Externally exposed, insecure RDP remains alive and well out there, despite partners’ best efforts so far in educating the market, as noted by the RealVNC blog.
To make things worse, many organisations still aren’t standardised on multi-factor authentication (MFA) and do little monitoring, even of older host operating systems that are often still hiding away in a corner somewhere.
That’s largely why, however, RDP misuse is still talked about by current cyberattack reports covering ransomware and the like. in 2018, RDP was listed as a leading attack vector, and today it might be behind phishing but still ahead of vulnerabilities when it comes these risks.
In a 2023 Active Adversary Report for Tech Leaders from Sophos, for instance, RDP played a role in as many as 95 in every 100 cyberattacks, up from 88% in 2022. And a three-year GoSecure honeypot study of 20,000 RDP sessions collected some 190 million separate threat actions.
RDP is not only a way to enter the company network but it can help cybercriminals move around the network once they’ve successfully compromised it.
It’s time to move customers away from RDP
Luckily, more secure routes to remote access are available, delivering additional control. With RealVNC Connect, you get secure remote access with MFA.
And you can deliver granular control, restricting utilisation of remote sessions to specific machines. That’s opposed to RDP which allows anyone to use any other machine they have local log-on rights for.
At the same time, leveraging the principle of least privilege, with RealVNC, organisations can apply a specified level of privilege to any given remote-access session.
Every remote control session must first be authenticated
For example, with device access, all connecting users must authenticate to VNC Server, which is the app that’s installed as part of VNC Connect on every remote endpoint and also has recommended MFA.

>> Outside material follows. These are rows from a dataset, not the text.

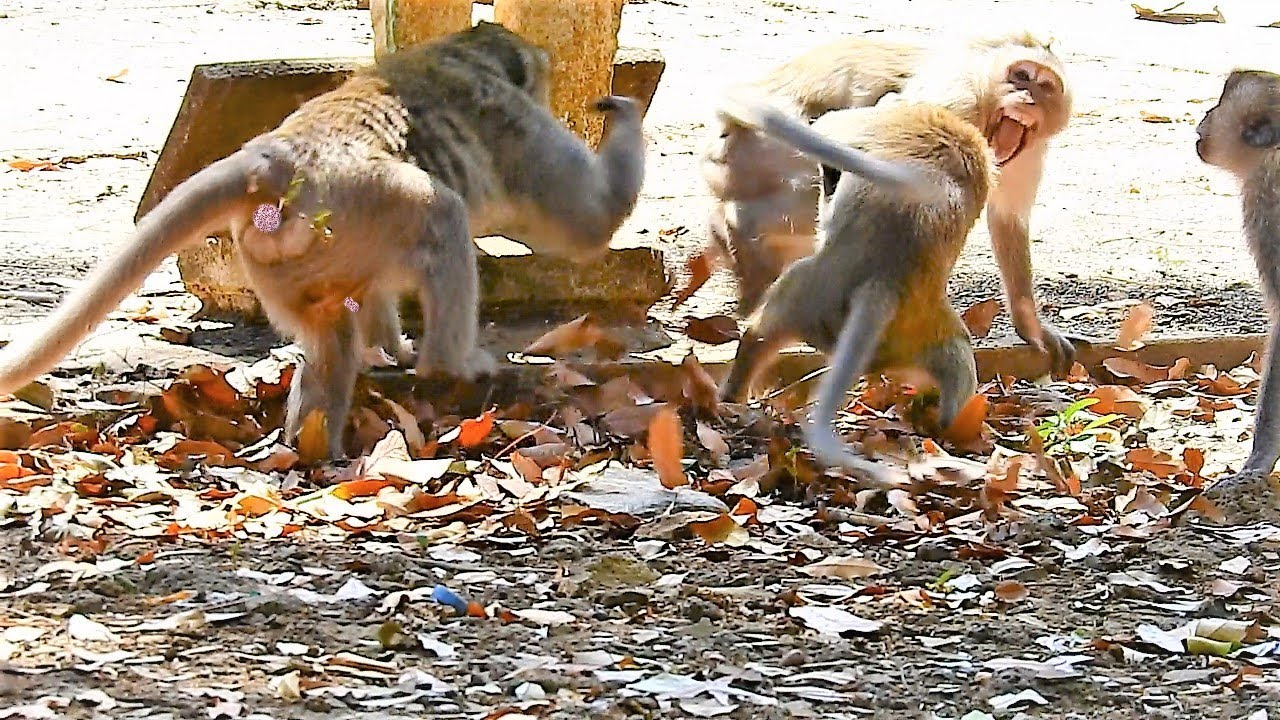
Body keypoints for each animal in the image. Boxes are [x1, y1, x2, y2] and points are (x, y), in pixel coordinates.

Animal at [0, 22, 645, 460]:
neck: (465, 54)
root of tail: (272, 162)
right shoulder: (512, 123)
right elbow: (592, 222)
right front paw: (624, 112)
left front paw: (391, 346)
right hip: (360, 201)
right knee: (439, 214)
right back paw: (450, 363)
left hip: (286, 259)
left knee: (331, 333)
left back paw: (315, 446)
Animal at [698, 31, 1075, 374]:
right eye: (1021, 75)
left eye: (1043, 85)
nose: (1025, 97)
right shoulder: (956, 99)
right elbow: (871, 126)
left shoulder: (1029, 151)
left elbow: (1007, 220)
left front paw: (1031, 326)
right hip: (768, 145)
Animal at [715, 95, 994, 485]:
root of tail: (886, 281)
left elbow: (828, 131)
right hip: (913, 334)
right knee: (957, 363)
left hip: (812, 287)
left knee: (761, 330)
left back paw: (730, 395)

For on-demand assist, an end user must enters a nine-digit code that’s also unique to the session, received from their support technician, out-of-band.

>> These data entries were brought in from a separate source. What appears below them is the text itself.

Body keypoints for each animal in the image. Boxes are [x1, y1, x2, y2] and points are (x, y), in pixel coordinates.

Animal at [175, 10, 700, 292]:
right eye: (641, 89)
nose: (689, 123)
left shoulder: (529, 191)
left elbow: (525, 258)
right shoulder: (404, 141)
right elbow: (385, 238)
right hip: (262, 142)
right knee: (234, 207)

In addition, every remote connection on a VNC Connect subscription is end-to-end encrypted via 128-bit AES 2048-bit RSA keys and perfect forward secrecy, with optional 256-bit AES if desired via the ‘AlwaysMaximum’ Encryption setting in VNC Viewer, via File > Preferences > Expert.
Even more security is available via a RealVNC Business Premium or Enterprise subscription. For example, with an Enterprise subscription, you can ensure that absolutely no data is ever stored by RealVNC in the cloud.